--- Page text Enclosed Below ---

To demonstrate the effectiveness of the approach presented in this paper, we first compare the PCA-based approach with an ROM based on Gram–Schmidt orthonormalization (Gogu 2015) for a 2D benchmark compliance minimization problem. Next, we use two benchmark 3D tests and minimize the structural compliance with the classical SIMP (single isotropic material with penalization) assumption. The elastic parameters: maximum and minimum (dimensionless) Young’s moduli Enominal = 1 and \(E_{{\min \limits } }=10^{-9}\), Poisson’s ratio ν = 0.3. The penalty factor p = 3 and a density filter radius of 1.5 has been applied in both cases.

--- End of Enclosed Page text ---
--- Listed entries Enclosed Below ---

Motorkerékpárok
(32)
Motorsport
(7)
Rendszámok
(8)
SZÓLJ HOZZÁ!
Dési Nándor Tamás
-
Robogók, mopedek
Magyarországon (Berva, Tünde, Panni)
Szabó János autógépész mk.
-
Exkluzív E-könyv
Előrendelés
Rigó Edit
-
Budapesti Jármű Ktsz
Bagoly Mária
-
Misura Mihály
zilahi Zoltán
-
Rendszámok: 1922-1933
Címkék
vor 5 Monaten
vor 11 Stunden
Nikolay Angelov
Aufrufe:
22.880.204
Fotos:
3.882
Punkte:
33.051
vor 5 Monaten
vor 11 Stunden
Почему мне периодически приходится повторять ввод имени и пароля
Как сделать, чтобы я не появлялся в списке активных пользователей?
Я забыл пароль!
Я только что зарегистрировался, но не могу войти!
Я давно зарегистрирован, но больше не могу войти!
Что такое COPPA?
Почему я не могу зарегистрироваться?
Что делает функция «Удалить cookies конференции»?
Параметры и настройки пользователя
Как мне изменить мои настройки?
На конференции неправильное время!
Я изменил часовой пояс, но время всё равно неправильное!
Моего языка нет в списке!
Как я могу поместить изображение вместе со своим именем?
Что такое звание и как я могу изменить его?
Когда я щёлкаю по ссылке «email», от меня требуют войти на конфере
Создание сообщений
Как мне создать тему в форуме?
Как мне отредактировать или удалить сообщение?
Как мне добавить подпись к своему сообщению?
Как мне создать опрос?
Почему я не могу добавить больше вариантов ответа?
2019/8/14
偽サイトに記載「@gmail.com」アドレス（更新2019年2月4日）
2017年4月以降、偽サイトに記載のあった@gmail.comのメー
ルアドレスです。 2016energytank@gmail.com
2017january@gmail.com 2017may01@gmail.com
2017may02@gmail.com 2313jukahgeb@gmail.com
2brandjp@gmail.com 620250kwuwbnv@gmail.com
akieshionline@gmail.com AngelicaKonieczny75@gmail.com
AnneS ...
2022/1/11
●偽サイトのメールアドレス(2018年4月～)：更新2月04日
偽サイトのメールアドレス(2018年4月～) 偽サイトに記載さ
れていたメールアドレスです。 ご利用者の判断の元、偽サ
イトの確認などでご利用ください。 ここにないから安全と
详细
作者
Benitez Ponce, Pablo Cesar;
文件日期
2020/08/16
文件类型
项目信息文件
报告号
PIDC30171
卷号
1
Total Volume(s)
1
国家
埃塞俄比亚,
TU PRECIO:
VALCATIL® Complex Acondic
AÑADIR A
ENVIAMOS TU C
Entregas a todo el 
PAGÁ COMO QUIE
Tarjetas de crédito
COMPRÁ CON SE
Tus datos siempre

--- End of Enclosed Listed entries ---

=== Exercise tasks ===
(1) Rewrite the paragraph of the compliance minimization passage that begins "To demonstrate the effectiveness" as a short list, keeping its main facts.
(2) Carry on the compliance minimization passage, starting right after its last sentence.

=== Activity answers ===
(1)
- The PCA-based approach is first compared with an ROM based on Gram–Schmidt orthonormalization (Gogu 2015) on a 2D benchmark compliance minimization problem.
- Two benchmark 3D tests then minimize structural compliance under the classical SIMP (single isotropic material with penalization) assumption.
- Elastic parameters: dimensionless Young's moduli of Enominal = 1 (maximum) and Emin = 10^-9 (minimum), with Poisson's ratio ν = 0.3.
- A penalty factor p = 3 and a density filter radius of 1.5 are applied in both cases.

(2)
As an alternative to the frequently used optimality criteria approach (Saxena and Ananthasuresh 2000; Yin and Yang 2001; Sigmund 2001), we have used the method of moving asymptotes (Svanberg 1987, 2002) for the optimization loop in this work. This method is based on a convex representation of the objective function and is conveniently adapted to the problem of topology optimization due to its ease of use. The method has already been demonstrated to work very well on a vast variety of topology optimization problems (Bendsoe and Sigmund 2004; Aage and Lazarov 2013), and lends itself to increased scalability due to the separable nature of the convex approximation.

3.1 2D case: ROM comparison between Gram–Schmidt and PCA

As has been mentioned in the introductory section, a ROM approach for topology optimization using Gram–Schmidt orthonormalization was proposed in Gogu (2015). To compare our proposed approach, i.e., PCA-based on-the-fly reduced-order model, we use the same classical benchmark 2D Messerschmitt–Bolkow–Blohm (MBB) problem (Fig. 1) to assess computational effort, time and accuracy.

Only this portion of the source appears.